Ecosystem processes affected by drought stress
Human activities affect ecosystems in several ways, including increased water demand and drought stress. Historically, drought conditions were influenced by sea surface temperatures in the major oceanic basins, coupled with internal atmospheric variability and land-atmosphere feedbacks. But now, anthropogenic climate change is increasing the frequency and intensity of droughts and the impacts of these conditions on ecosystems. Droughts also affect how forests and rangelands function, including driving tree mortality globally. Ecosystem transformations, such as shifting from forest to shrubland, also result from drought stress, and these changes can have negative consequences for human communities.
During periods of drought, shrub and woodland ecosystems develop at lower productivity levels than predicted and are more susceptible to fire. In addition, more severe droughts lead to higher levels of woody mortality and a greater abundance of fuels for fires.

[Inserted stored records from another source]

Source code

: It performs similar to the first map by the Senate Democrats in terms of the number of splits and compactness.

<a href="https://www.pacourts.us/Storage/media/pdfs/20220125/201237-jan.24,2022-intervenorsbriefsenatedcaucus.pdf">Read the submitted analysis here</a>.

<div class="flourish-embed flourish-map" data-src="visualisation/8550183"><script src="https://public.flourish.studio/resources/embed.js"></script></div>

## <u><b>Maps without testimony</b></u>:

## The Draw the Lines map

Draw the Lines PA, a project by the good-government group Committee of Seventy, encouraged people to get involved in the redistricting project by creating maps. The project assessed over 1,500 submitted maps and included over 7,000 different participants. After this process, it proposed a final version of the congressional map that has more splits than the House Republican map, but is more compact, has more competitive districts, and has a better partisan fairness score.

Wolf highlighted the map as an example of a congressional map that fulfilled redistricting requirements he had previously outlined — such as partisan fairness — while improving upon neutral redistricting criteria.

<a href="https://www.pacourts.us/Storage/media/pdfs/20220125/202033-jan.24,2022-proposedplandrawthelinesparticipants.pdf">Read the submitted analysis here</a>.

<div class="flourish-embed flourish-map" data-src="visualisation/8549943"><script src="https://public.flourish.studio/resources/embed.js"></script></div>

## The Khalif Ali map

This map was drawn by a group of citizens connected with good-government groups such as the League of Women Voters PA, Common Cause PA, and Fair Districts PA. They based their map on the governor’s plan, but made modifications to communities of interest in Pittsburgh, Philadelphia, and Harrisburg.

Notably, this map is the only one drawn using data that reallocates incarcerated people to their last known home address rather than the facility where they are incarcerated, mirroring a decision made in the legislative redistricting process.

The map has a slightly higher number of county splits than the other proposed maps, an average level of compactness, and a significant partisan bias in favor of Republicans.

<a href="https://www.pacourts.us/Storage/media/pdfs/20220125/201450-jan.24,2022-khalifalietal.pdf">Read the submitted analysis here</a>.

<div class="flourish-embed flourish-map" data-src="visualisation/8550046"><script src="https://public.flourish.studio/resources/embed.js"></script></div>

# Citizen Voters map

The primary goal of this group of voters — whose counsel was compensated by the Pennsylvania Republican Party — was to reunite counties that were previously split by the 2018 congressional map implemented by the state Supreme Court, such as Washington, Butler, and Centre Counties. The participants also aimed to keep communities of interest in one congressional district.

These changes, in turn, lead to a degrading effect on rangelands. The consequences of drought are often not as straightforward as climate change, but they affect ecosystem processes and functions.
These changes in forest and rangeland ecosystems also affect the biodiversity and productivity of native species. Compared to other regions, the Northeastern U.S. has been experiencing fewer drought-induced mortality events, which may be attributed to the high buffering capacity of carbon stores. During droughts, tree growth and canopy photosynthesis are negatively affected, which may decrease the carbon sink strength of forests.
Tree species in the Northeastern U.S. have adapted to drought through isohydric regulation of leaf water potential, and they also exhibit little change in leaf water potential during drought. Such a decline is expected for species in the Northeastern U.S. and Canada. A similar pattern can be observed for anisohydric species in the Southwest U.S., but the latter has a smaller range of adaptations.
Studies have indicated that drought and other stressors may have an additive effect on tree mortality. In particular, studies of drought and nitrogen have found that the two stressors together have greater effects on tree mortality.
Impacts of drought on tree mortality
Scientists at the U.S. Forest Service authored a report on the effects of drought on tree mortality. The results were particularly severe in California, where 58 million trees died due to a lack of water. In addition, warming has facilitated the growth of bark beetles, one of the essential biotic agents responsible for tree mortality in the Western U.S. Drought has weakened host trees, which provide breeding grounds for beetles. In addition, warming has increased their range. In the Forest Service report, scientists recommend mitigation measures, such as managing reliable water flow and modifying structural components of vegetation.
The authors used information from 131 forest and rangeland sites in North America to assess the effects of drought on tree mortality. Overall, they found that drought-related mortality was much higher than background rates. However, they noted that other factors could contribute to the observed mortality rates. Contributors to the study assessed mortality rates of dominant species and subsequent replacements. Despite the small scale of the research, the authors found that drought-related mortality was associated with significant changes in community structure and composition.
In addition to affecting forest health, drought also affects human well-being. Increased drought severity can lead to water availability and quality changes, decreasing recreational opportunities, decreasing rangeland suitability for livestock grazing, and increasing the risk of wildfire. As climate change worsens, the U.S. Forest Service will continue to assess how drought may affect tree mortality. Tropical rainforests are among the most vulnerable species to drought.